EXTRACTED ENTRIES:
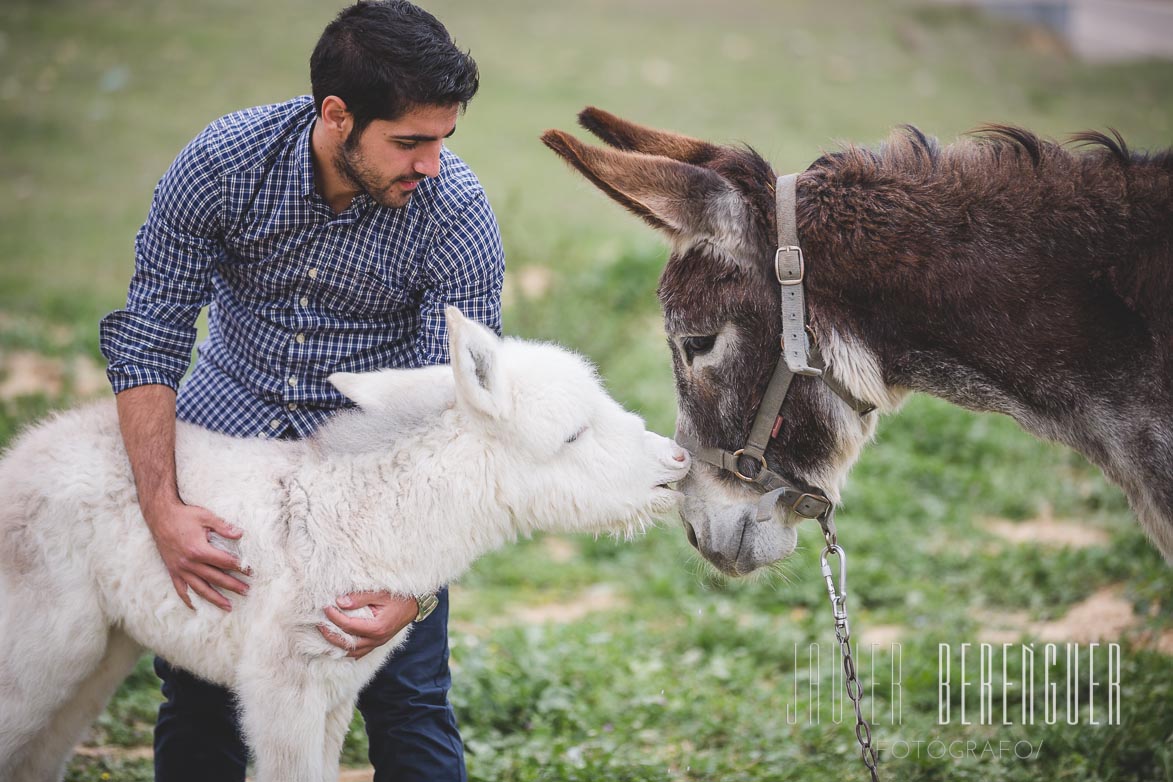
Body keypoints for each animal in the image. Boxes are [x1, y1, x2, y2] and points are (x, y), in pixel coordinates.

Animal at [0, 309, 685, 782]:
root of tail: (24, 454)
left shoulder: (335, 692)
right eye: (573, 435)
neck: (353, 525)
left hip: (101, 656)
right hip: (45, 653)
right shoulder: (281, 691)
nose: (677, 461)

THE PROBLEM: Transcribe all the lines above exactly, apart from the pictures.

RESPONSE TO THIS EXERCISE:
Body keypoints for each animal in the image. Boxes are [x1, y1, x2, y2] and points are (x, y), in pixel coordinates.

Animal at [0, 309, 685, 782]:
root of tail: (24, 454)
left shoulder: (335, 692)
right eye: (573, 435)
neck: (353, 525)
left hip: (101, 656)
right hip: (45, 653)
right shoulder: (281, 691)
nose: (677, 461)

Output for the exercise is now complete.